Speaking on BBC Radio 4’s Today programme earlier, Mr Hancock said it is unclear whether he is now immune to Covid-19.
He described having coronavirus as a “pretty unpleasant experience” with an “incredibly” sore throat and a feeling of “having glass in my throat”.
He said he has lost half a stone in weight.
Prime Minister Boris Johnson remained in isolation in Downing Street after testing positive for the virus.
He was “feeling better” but still had a fever on Friday.
In a video on social media, the Prime Minister urged the public to stick with social distancing and not be tempted to “hang out” in the warmer weather predicted for this weekend.
“In my own case, although I’m feeling better and I’ve done my seven days of isolation, alas I still have one of the symptoms, a minor symptom, I still still have a temperature,” he said.
“So, in accordance with government advice I must continue my self-isolation until that symptom itself goes.”
Mr Johnson said people must not be tempted to break social distancing rules as the weather warms up even if they were going “a bit stir crazy”
In England, more than 26.7 million units of personal protection equipment (PPE) were delivered to 281 NHS “trusts and providers” on Thursday, Downing Street confirmed.
Mr Johnson’s spokesman said: “That included 7.8 million aprons, 1.7 million masks and 12.4 million gloves.”
It follows the new guidance issued by Public Health England about the level of protection health staff should wear depending on the patient situation.
There would be no new guidance published on the public wearing masks or face coverings when out of the house, said the spokesman.
The spokesman said “surveillance” of the population to determine the spread of coronavirus was ongoing, with 3,500 antibody tests carried out per week.
“This is a population surveillance programme which we have been carrying out since February,” said the spokesman.

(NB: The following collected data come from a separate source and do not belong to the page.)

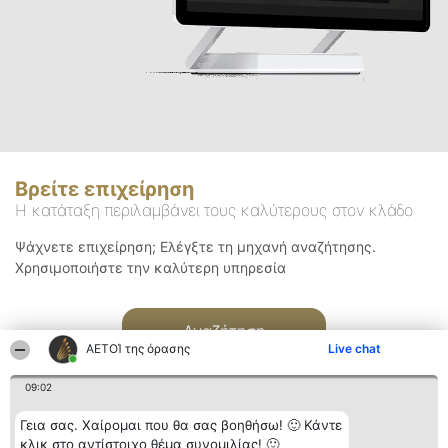
Βρείτε επιχείρηση
Η κατάταξη περιλαμβάνει τους καλύτερους στον κλάδο
Ψάχνετε επιχείρηση; Ελέγξτε τη μηχανή αναζήτησης.
Χρησιμοποιήστε την καλύτερη υπηρεσία
Αναζήτηση
ΑΕΤΟΊ της όρασης
Live chat
09:02
Γεια σας. Χαίρομαι που θα σας βοηθήσω! 🙂 Κάντε
κλικ στο αντίστοιχο θέμα συνομιλίας! 🙂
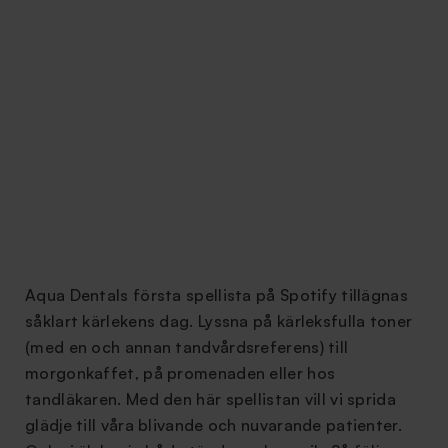
Aqua Dentals första spellista på Spotify tillägnas
såklart kärlekens dag. Lyssna på kärleksfulla toner
(med en och annan tandvårdsreferens) till
morgonkaffet, på promenaden eller hos
tandläkaren. Med den här spellistan vill vi sprida
glädje till våra blivande och nuvarande patienter.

“It is being done by Public Health England at their campus which is at Porton Down.
“We currently have capacity for 3,500 of these surveillance tests to be carried out this week which is enough for small-scale population sampling.”
Two newly-planned temporary hospital sites have been agreed at the University of the West of England and the Harrogate Convention Centre.
They will join other sites due to open at Birmingham’s National Exhibition Centre and Manchester’s Central Complex.
Construction of a temporary hospital called the NHS Louisa Jordan is underway in Glasgow.